The reason is its proximity to Washington, D.C. As anybody who has taken off to the north knows, some of the most spectacular views of the national capital may be had by people sitting in window seats on the side of the plane facing eastward. Just as it probably won't be possible for a long time to look at jumbo jets and not think of aerial terrorism, it may not be possible to take in that city scene and not think about Osama bin Laden's wish list of destruction.

Yet there are some practical points to be made here. None of the hijacked planes left from Reagan National. The one that crashed into the Pentagon departed from Washington Dulles International Airport, which lies outside the Beltway in Virginia and serves the D.C. metropolitan area. The plane that was reportedly intended to slam into the Capitol, before plunging into the Pennsylvania countryside, left from Newark, N.J. For some reason, these terrorists skipped over Reagan National.

If an airport in D.C. deserves to be boarded up, why not Dulles — the one that's close enough to pose a significant threat but far enough to let a plane gain some deadly speed and altitude? From right across the Potomac, a plane flying from Reagan National may not have enough momentum to inflict maximum damage or enough space to maneuver with much precision. Besides, hijackers presumably need some time to do their hijacking, which they prefer to do airborne. A takeoff from Washington, D.C., would be out of sight before that could happen.

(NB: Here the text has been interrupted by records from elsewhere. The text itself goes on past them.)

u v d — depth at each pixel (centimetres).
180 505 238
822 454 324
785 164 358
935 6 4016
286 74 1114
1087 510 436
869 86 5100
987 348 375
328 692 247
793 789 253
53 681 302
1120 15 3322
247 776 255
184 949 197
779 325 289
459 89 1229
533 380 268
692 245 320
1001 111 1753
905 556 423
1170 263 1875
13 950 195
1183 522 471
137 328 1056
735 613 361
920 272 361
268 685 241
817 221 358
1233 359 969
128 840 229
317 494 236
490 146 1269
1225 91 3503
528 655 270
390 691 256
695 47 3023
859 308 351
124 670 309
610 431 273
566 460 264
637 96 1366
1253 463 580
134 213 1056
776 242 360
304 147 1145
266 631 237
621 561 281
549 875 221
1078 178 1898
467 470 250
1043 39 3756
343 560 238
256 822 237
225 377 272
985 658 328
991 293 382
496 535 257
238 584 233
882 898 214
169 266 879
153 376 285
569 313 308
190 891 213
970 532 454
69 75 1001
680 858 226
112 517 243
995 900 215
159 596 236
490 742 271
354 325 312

If proximity really is the problem, though, how many other cities have airports near prime terrorist targets? New York's LaGuardia certainly comes to mind. Perhaps Washington, D.C., is uniquely vulnerable because it is the seat of our government. And so perhaps it should become the most secure airport in the country — armed guards patrolling the concourses, marshals on the flights, and every employee a U.S. citizen.

The most compelling reason to re-open Reagan National, though, concerns symbolism. Following the Oklahoma City bombing in 1995, the Secret Service convinced President Clinton to block off Pennsylvania Avenue in front of the White House. That decision undermined the spirit of democracy by turning the executive mansion into more of a bunker than it already was. It also seemed possible to reverse: In an interview with NR last year, candidate Bush said he favored re-opening it.

Now everything shifts to Reagan National — the Pennsylvania Avenue of this latest terrorist attack. The irony of President Reagan's words in 1983 — "We must be more determined than ever that [terrorists] cannot take over that vital and strategic part of the earth or, for that matter, any other part of the earth" — is that they turned out not to be true: The United States soon pulled out of Lebanon entirely.

The terrorists already have taken too much from us. Let's not abandon Reagan National Airport, too.